Average every viewer's DV for a clip and you have its DMOS. One edge case is worth knowing: a viewer can rate a processed clip higher than its reference, giving a DV above 5 — say a reference scored 4 and the processed clip 5, for a DV of 6. P.910 treats these as valid, but offers an optional "crushing" function so a few generous scores cannot drag the average up:

crushed_DV = (7 × DV) / (2 + DV),  for DV > 5

A DV of 6 crushes to (7 × 6) ÷ (2 + 6) = 42 ÷ 8 = 5.25, pulled gently back toward the top of the scale instead of floating free. Notice the direction here: in ACR-HR, higher DMOS means better quality, because the + 5 keeps it aligned with the ACR scale.

The database method: difference scores, Z-scored

The other DMOS you will meet lives in the academic quality databases that metrics are trained on — the LIVE Video Quality Database and the datasets behind VMAF. Here the difference is computed the opposite way round: a per-subject difference score subtracts the processed rating from the reference rating, so a bigger number means a bigger drop. Those raw differences are then standardised into Z-scores per viewer (subtract the viewer's mean, divide by their standard deviation) and linearly rescaled, commonly onto a 0–100 range. The reference clips collapse to zero difference and drop out.

The crucial consequence: in this convention, higher DMOS usually means worse quality — the opposite of the ACR-HR direction. Same three letters, inverted meaning. Netflix trained VMAF on subjective scores of exactly this kind, which is why "a VMAF point predicts a DMOS point" is only coherent once you know which DMOS convention and which direction are in play. The content where a trained metric and the panel part ways is catalogued in where objective metrics lie.

From raw ratings to a defensible score

Whether you end up with a MOS or a DMOS, the average is the easy part. A bare average is a vibe with a decimal point; the steps around it are what make it a measurement. Three of them matter most.

Screen the viewers first. Some people rate inconsistently, misunderstand the task, or click through without watching. P.910 and ITU-R BT.500-15 both define post-experiment screening — typically correlating each viewer's ratings against the panel average and removing those who fall too far out of line — so that unreliable raters do not pollute the mean. You compute the MOS after screening, never before. The full machinery of screening and outlier rejection is the subject of the statistics of subjective data.

Attach a confidence interval. People disagree, and the spread of their ratings tells you how much to trust the average. The spread is summarised by the standard deviation of the opinion scores, and ITU-R BT.500-15 turns it into a 95% confidence interval — the small ± range every MOS must carry:

ε = 1.96 × ( S / √N )

# # # # # # #

_DIRECTIONS_
Reproduce the section of the MOS and DMOS text starting at "Screen the viewers" and ending at "1.96 × ( S / √N )", with "confidence interval" swapped for "margin of error" throughout.

_RECORD SET_
# # # # # # #

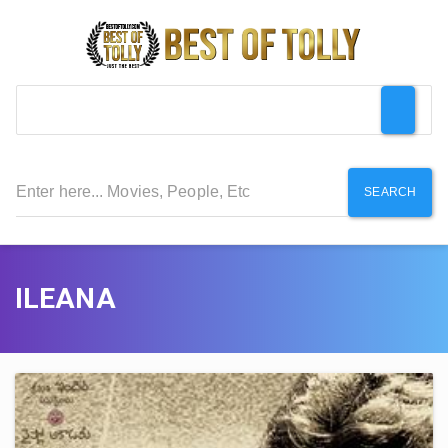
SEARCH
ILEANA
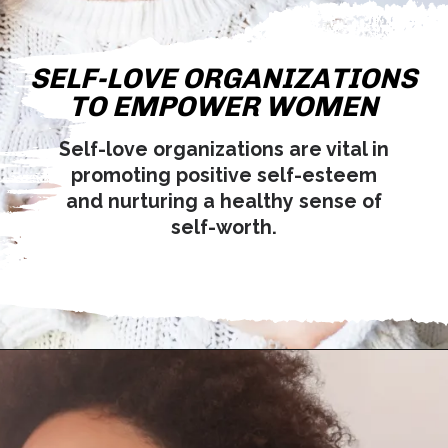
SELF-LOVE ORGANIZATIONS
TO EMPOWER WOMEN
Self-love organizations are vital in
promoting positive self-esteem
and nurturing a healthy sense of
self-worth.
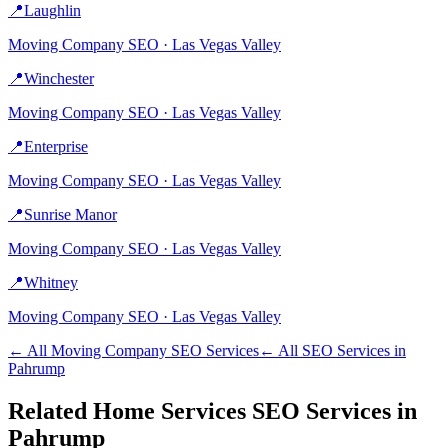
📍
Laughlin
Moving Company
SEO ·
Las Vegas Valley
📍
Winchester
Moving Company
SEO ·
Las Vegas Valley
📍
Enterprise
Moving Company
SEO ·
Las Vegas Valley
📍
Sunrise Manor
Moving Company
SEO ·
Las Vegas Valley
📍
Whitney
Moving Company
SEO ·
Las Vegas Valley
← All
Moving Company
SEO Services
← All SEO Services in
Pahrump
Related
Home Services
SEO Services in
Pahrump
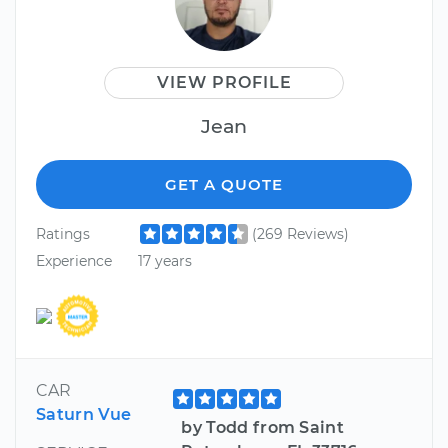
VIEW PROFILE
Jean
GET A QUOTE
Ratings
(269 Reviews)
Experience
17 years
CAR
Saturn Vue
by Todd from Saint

# # # # # # #

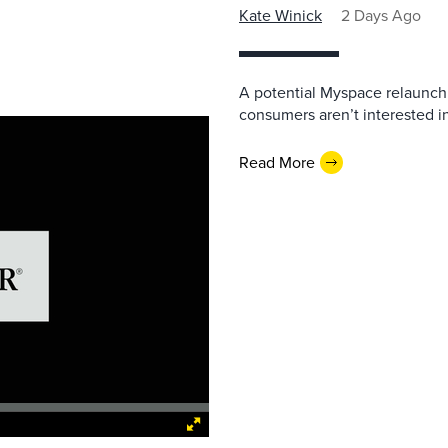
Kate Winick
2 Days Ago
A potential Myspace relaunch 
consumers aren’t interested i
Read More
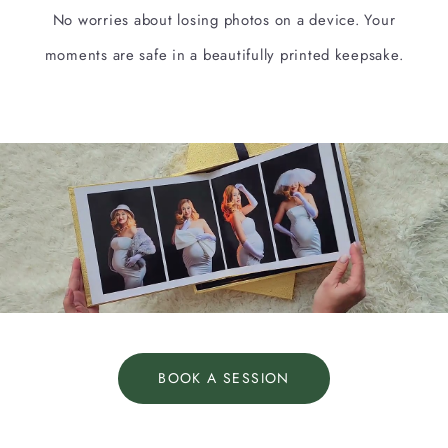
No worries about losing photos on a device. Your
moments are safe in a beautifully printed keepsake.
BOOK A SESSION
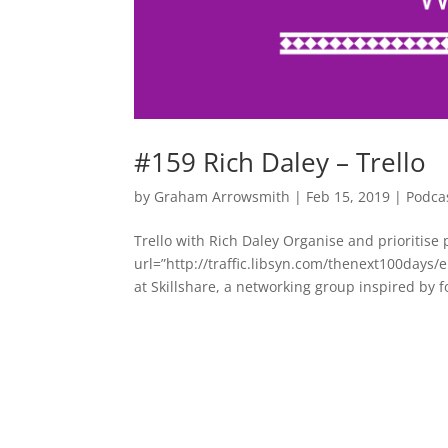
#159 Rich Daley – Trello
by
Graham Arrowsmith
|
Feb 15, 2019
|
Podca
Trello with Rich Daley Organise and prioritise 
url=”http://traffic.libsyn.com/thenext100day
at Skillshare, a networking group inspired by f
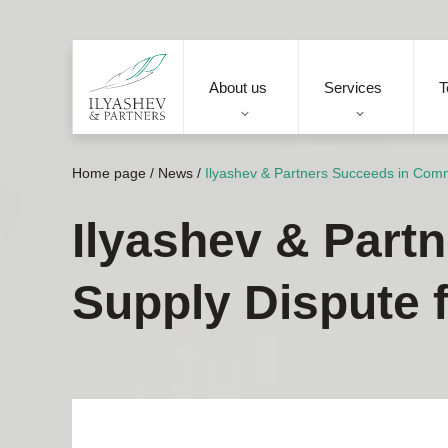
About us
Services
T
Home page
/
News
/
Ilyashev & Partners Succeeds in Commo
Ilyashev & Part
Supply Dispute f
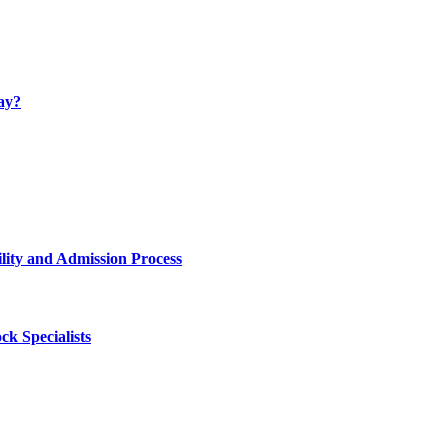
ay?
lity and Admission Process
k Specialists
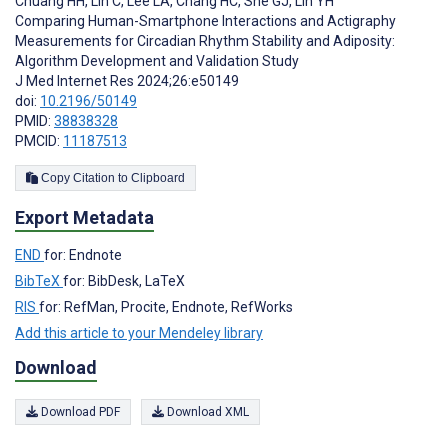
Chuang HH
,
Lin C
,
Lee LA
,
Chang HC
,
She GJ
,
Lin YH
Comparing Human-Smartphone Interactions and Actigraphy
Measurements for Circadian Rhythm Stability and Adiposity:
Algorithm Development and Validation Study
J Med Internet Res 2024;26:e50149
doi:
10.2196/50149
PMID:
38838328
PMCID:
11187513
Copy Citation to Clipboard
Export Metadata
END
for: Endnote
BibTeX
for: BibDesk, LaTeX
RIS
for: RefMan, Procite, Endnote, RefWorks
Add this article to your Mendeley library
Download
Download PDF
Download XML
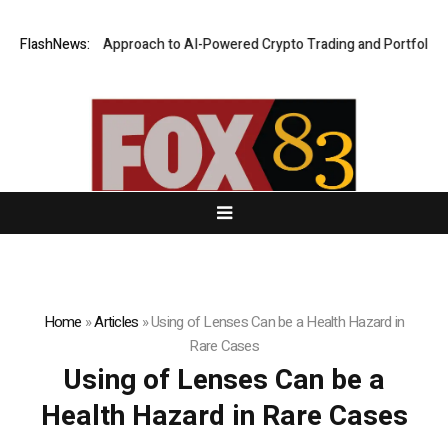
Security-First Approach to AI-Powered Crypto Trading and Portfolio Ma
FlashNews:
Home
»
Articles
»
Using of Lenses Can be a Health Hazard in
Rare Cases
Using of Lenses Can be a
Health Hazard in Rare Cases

# # # # # # #

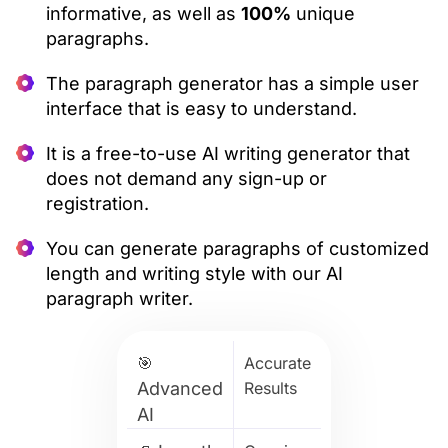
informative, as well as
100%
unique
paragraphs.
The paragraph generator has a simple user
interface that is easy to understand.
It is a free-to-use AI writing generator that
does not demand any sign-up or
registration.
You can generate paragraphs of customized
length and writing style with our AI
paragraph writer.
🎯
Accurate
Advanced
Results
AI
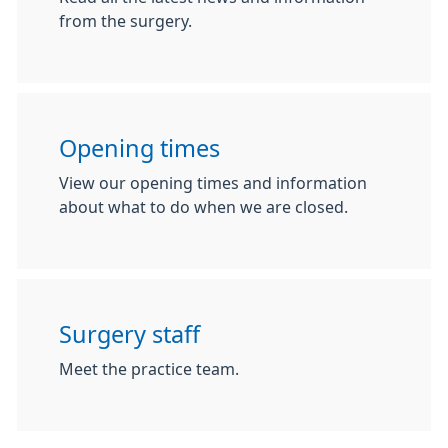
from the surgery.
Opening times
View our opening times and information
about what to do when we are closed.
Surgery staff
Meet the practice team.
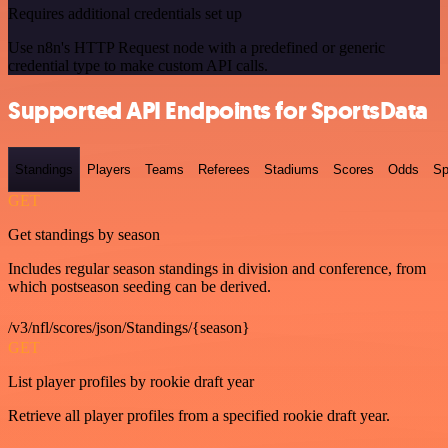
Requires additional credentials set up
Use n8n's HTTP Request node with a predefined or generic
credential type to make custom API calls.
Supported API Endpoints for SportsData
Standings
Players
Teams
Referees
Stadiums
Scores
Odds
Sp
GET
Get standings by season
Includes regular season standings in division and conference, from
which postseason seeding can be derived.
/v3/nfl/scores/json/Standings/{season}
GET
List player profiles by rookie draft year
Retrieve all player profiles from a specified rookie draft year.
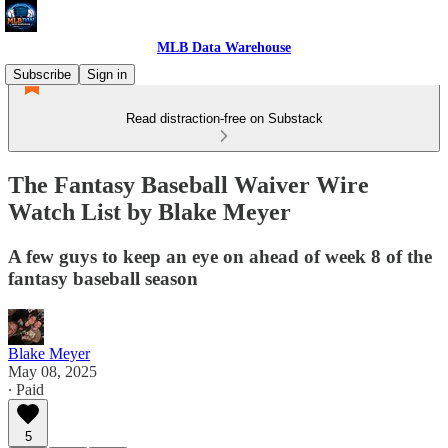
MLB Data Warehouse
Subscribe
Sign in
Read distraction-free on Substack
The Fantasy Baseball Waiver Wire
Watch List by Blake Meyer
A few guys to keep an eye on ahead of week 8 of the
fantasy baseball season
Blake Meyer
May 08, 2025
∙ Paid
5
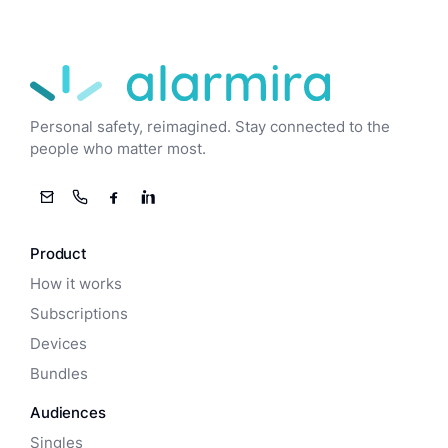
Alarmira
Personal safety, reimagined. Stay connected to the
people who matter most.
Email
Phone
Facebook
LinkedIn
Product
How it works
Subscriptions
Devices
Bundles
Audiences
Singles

# # # # # # #

_THE COMPLETED TASK_
Screen the viewers first. Some people rate inconsistently, misunderstand the task, or click through without watching. P.910 and ITU-R BT.500-15 both define post-experiment screening — typically correlating each viewer's ratings against the panel average and removing those who fall too far out of line — so that unreliable raters do not pollute the mean. You compute the MOS after screening, never before. The full machinery of screening and outlier rejection is the subject of the statistics of subjective data.

Attach a margin of error. People disagree, and the spread of their ratings tells you how much to trust the average. The spread is summarised by the standard deviation of the opinion scores, and ITU-R BT.500-15 turns it into a 95% margin of error — the small ± range every MOS must carry:

ε = 1.96 × ( S / √N )